* Exercise aim
Decide whether each statement below agrees with the commentary on Baker City's water treatment. Answer yes or no for each, quoting the words from the commentary that decide it. (a) The Herald's editorial estimated the cost of a UV system at $2.5 million. (b) The neighbor who came down with Crypto favors filtration. (c) At the time of writing, 102 people had voted in the Herald's poll.

* Document segment

I have a degree in microbiology, albeit an old one, so I can't help but comment when such things as Cryptosporidium and water treatment arise.
On August 2, 2013, the Baker City Herald "Editorial Board" issued an editorial opinion, What's next with city's water, that recommended the city choose filtration over UV treatment, stating
"But in the wake of a week in which so many people were afflicted with stomach cramps, diarrhea and other unpleasant symptoms, in which restaurants and other businesses suffered during a busy weekend, we believe that extra cost is worth it."OK Herald, lets see the cost/benefit analysis. When McDonalds shut down for three days, I was told that Taco Time did a boom business. A neighbor I spoke with came down with Crypto, but he favors UV treatment.
The reasons given for the Herald's opinion were:
But UV is not as effective as a filtration plant in removing viruses, UV has no effect on chemicals, and a UV system would not protect the water from dirt and ash that could foul streams were a wildfire to burn in the city’s watershed.They also tell us:
The extra capabilities of a filtration plant come at a cost of perhaps $15 million, compared with an estimated $2.5 million for a UV system.There was no other discussion of costs, nor any reference for the source of their figures, or why their objections were relevant.
Then, after this very incomplete accounting, they put out a poll, What's Baker City's best water treatment option, as if everyone is informed, because, well, the Herald has informed us!
As I write, the vote stands, after 33 hours, as 59.8% in favor of filtration as the best option and 31.4% in favor of UV treatment. Only 102 people have voted, which I'm sure the Herald would agree, is not a number large enough to represent the 10,000 plus residents of Baker City. Perhaps all they had to go on was the Herald's recommendation. Why do they do these unscientific polls during a period of crisis right after they have issued an uninformative opinion that misleads the public? Kind of like asking Americans what they think of the passing something like the Patriot Act right after 911. These polls are almost completely worthless as gauges of actual, well thought out, public opinion, but I guess it gives people something to do and gives the Herald more web page hits while gathering support for their ill-advised notions.

* Records provided
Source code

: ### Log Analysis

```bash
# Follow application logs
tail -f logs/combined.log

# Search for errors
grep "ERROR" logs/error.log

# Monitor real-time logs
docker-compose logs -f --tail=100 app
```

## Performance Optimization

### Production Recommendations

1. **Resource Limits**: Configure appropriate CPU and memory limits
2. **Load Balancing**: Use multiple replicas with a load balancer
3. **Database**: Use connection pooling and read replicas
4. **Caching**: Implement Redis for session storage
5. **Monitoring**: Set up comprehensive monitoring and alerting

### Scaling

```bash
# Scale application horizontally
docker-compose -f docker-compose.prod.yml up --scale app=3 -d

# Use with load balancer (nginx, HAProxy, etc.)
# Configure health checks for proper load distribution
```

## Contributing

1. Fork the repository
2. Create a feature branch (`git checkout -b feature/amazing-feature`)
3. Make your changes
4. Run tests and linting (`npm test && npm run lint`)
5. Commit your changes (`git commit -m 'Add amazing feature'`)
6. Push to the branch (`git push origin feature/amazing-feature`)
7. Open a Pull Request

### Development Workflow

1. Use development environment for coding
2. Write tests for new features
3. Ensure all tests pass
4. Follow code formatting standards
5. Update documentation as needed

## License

* Finished exercise
(a) Yes: "compared with an estimated $2.5 million for a UV system"
(b) No: "he favors UV treatment"
(c) Yes: "Only 102 people have voted"